* _Work required_:
Reproduce word for word the text read from the records below, line by line, and leave the pictures out of your answer.
Start of Listed entries
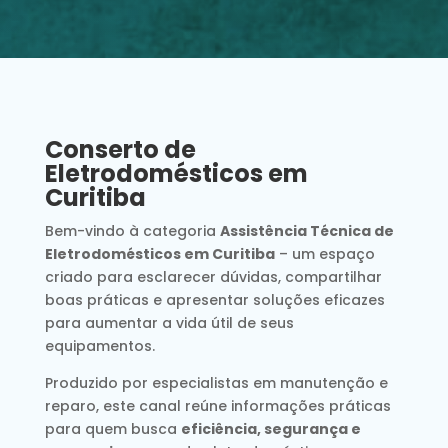
Conserto de
Eletrodomésticos em
Curitiba
Bem-vindo à categoria
Assistência Técnica de
Eletrodomésticos em Curitiba
– um espaço
criado para esclarecer dúvidas, compartilhar
boas práticas e apresentar soluções eficazes
para aumentar a vida útil de seus
equipamentos.
Produzido por especialistas em manutenção e
reparo, este canal reúne informações práticas
para quem busca
eficiência, segurança e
End of Listed entries
* _Output of the exercise_:
Conserto de
Eletrodomésticos em
Curitiba
Bem-vindo à categoria
Assistência Técnica de
Eletrodomésticos em Curitiba
– um espaço
criado para esclarecer dúvidas, compartilhar
boas práticas e apresentar soluções eficazes
para aumentar a vida útil de seus
equipamentos.
Produzido por especialistas em manutenção e
reparo, este canal reúne informações práticas
para quem busca
eficiência, segurança e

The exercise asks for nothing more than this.